*** Begin section ***

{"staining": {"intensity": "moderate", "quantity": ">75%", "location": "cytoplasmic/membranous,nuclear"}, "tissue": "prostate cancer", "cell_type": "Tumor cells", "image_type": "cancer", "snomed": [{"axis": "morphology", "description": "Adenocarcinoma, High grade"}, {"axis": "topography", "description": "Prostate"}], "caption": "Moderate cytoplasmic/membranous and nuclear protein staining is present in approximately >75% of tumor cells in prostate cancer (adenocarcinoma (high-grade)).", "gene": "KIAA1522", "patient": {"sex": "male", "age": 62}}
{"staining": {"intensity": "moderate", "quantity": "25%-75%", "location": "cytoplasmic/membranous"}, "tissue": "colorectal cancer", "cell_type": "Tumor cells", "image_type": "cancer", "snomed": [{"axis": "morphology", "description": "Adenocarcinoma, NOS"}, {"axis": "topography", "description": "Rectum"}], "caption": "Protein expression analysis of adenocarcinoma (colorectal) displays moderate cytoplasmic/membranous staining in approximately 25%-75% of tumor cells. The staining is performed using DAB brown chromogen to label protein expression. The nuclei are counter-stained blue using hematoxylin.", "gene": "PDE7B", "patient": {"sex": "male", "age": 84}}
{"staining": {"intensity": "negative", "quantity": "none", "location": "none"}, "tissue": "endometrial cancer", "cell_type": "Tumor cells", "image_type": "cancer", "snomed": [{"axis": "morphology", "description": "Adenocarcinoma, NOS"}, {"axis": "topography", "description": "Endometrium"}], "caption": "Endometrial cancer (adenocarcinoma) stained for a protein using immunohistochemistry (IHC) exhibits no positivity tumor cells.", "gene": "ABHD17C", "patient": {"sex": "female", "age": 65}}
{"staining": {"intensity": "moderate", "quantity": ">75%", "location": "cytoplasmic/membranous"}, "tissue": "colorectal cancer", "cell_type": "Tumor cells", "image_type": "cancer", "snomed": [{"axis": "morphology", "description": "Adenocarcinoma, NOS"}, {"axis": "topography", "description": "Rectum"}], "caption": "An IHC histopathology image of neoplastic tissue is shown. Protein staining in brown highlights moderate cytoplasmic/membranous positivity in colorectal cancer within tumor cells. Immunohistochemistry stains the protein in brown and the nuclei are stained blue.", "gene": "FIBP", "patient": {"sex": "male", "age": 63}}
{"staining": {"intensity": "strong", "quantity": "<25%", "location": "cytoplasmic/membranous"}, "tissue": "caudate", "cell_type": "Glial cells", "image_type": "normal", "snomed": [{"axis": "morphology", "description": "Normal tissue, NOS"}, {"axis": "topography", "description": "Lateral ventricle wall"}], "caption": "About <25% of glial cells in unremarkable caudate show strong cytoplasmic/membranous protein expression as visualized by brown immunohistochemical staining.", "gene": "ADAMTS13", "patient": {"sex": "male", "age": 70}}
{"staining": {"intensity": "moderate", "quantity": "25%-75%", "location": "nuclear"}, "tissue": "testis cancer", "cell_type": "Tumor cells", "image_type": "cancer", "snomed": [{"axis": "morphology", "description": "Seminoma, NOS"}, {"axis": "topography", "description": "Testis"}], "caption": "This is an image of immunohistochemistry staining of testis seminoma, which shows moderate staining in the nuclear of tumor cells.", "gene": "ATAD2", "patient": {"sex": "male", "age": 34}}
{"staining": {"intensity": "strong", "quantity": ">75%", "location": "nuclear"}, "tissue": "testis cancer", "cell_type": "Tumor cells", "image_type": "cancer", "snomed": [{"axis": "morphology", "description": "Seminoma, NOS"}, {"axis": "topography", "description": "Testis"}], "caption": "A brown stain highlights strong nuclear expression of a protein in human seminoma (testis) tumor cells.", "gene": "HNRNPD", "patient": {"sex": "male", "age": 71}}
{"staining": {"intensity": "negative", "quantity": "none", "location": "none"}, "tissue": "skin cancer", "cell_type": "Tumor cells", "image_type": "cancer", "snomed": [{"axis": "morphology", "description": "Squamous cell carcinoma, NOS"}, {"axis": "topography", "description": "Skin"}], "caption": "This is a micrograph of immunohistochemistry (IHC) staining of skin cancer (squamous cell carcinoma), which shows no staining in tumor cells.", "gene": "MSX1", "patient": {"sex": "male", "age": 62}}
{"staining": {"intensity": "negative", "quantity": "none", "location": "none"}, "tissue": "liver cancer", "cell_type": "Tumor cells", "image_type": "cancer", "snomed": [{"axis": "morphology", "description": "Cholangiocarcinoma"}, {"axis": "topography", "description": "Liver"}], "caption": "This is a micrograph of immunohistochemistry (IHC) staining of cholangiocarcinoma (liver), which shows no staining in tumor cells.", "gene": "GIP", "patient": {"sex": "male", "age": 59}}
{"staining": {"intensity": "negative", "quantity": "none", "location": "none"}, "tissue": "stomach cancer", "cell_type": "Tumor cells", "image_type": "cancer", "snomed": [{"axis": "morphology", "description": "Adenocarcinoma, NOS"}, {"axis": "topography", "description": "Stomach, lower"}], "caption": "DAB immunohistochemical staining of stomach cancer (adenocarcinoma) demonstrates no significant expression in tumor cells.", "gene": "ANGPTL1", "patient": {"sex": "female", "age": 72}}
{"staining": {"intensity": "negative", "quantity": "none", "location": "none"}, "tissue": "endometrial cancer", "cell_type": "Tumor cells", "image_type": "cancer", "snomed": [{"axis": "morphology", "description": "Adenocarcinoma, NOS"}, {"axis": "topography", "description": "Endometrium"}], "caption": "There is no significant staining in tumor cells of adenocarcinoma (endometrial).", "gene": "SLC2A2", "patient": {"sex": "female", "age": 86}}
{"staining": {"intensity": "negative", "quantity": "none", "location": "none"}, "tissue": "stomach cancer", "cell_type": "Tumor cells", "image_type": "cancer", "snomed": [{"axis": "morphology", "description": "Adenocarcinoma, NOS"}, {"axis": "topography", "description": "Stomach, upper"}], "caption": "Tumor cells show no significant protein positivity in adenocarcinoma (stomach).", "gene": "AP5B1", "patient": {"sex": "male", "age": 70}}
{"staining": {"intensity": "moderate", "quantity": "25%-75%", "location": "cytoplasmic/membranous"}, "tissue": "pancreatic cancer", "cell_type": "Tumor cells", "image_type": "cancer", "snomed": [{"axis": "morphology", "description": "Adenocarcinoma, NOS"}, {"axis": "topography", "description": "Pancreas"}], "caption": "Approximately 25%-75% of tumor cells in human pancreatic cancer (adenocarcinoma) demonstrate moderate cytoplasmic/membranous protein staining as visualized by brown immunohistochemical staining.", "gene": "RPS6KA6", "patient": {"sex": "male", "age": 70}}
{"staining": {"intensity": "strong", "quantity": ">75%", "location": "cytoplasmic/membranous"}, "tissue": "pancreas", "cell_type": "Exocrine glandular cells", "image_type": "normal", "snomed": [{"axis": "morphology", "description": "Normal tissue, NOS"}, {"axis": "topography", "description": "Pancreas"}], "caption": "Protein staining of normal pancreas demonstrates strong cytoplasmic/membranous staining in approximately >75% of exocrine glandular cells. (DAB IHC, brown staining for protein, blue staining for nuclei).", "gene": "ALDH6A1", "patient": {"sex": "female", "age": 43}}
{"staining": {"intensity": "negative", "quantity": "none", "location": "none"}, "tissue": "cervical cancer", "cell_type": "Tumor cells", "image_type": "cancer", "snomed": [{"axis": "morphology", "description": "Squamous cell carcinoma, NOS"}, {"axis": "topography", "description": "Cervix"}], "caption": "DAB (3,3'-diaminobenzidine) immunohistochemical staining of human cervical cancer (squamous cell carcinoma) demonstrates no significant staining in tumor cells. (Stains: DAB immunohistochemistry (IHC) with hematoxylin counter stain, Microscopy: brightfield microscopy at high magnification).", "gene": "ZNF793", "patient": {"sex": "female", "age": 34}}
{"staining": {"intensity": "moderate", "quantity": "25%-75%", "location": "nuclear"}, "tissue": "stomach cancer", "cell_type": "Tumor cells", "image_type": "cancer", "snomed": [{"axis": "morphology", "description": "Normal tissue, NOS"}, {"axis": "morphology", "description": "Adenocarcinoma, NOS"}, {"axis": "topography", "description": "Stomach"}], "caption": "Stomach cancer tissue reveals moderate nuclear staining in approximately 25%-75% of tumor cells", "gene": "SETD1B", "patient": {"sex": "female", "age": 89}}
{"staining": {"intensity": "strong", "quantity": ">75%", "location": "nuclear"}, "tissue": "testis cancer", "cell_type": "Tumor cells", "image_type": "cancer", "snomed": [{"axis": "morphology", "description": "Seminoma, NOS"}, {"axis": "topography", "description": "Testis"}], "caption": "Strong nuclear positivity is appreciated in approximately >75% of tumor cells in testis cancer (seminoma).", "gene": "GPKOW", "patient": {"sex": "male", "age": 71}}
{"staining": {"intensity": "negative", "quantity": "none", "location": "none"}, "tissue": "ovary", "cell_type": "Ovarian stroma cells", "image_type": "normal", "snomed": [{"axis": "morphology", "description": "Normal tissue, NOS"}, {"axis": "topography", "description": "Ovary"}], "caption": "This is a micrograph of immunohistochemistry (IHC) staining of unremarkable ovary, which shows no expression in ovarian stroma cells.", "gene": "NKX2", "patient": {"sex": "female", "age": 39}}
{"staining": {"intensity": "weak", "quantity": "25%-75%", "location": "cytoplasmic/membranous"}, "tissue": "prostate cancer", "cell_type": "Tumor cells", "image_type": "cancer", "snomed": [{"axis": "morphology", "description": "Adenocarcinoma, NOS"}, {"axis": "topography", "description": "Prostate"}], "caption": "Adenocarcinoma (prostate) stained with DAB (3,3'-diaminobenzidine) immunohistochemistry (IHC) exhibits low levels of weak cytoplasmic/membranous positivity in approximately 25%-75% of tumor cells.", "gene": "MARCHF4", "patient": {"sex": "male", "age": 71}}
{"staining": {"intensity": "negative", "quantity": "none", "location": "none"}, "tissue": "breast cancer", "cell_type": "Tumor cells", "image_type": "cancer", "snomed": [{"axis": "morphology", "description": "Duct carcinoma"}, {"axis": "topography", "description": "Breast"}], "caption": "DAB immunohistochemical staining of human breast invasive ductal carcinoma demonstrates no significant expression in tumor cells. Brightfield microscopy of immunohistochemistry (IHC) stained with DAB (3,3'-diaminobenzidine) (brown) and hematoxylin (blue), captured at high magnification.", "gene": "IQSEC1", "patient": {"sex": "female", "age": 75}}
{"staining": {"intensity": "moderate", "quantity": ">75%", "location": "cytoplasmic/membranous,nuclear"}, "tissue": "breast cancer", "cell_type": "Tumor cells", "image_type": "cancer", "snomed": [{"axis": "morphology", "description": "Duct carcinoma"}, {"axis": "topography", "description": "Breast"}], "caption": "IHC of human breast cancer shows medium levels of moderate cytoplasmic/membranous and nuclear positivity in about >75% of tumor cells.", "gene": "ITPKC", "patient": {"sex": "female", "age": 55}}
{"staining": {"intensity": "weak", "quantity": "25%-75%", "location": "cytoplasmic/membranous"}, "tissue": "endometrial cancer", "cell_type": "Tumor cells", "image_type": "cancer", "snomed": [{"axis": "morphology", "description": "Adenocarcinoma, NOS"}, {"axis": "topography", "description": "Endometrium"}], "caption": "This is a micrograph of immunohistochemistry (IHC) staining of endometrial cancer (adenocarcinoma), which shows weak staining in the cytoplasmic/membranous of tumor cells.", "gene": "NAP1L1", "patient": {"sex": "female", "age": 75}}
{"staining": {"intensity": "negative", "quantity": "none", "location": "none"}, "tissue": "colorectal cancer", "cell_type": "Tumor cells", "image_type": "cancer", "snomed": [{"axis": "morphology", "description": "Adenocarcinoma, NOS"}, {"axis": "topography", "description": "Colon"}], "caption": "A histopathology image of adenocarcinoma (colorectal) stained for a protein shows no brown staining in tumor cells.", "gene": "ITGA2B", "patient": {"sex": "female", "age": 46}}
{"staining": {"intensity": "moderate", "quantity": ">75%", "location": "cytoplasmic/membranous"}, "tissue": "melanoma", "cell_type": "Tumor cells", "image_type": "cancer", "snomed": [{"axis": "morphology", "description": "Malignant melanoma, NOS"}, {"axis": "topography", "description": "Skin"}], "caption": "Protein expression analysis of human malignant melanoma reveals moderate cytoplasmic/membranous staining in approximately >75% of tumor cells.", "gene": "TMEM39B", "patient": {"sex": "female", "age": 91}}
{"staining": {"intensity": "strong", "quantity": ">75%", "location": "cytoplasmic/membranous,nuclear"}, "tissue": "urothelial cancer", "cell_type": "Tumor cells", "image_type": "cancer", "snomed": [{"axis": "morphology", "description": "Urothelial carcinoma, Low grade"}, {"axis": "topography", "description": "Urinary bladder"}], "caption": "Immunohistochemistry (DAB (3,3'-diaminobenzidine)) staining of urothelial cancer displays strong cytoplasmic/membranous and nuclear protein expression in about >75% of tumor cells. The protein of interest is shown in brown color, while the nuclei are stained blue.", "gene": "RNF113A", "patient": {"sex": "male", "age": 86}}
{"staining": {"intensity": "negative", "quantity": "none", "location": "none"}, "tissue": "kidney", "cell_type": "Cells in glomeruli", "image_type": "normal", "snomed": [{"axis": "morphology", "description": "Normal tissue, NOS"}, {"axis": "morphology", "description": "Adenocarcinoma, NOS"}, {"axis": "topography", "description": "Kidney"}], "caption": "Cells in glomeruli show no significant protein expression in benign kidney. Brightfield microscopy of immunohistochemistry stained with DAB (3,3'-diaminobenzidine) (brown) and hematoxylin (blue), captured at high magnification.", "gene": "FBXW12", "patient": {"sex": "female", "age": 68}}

*** End section ***

Looking back over the records above, in how many lines does the word "squamous" occur? Give the number alone.

YOUR RESPONSE
2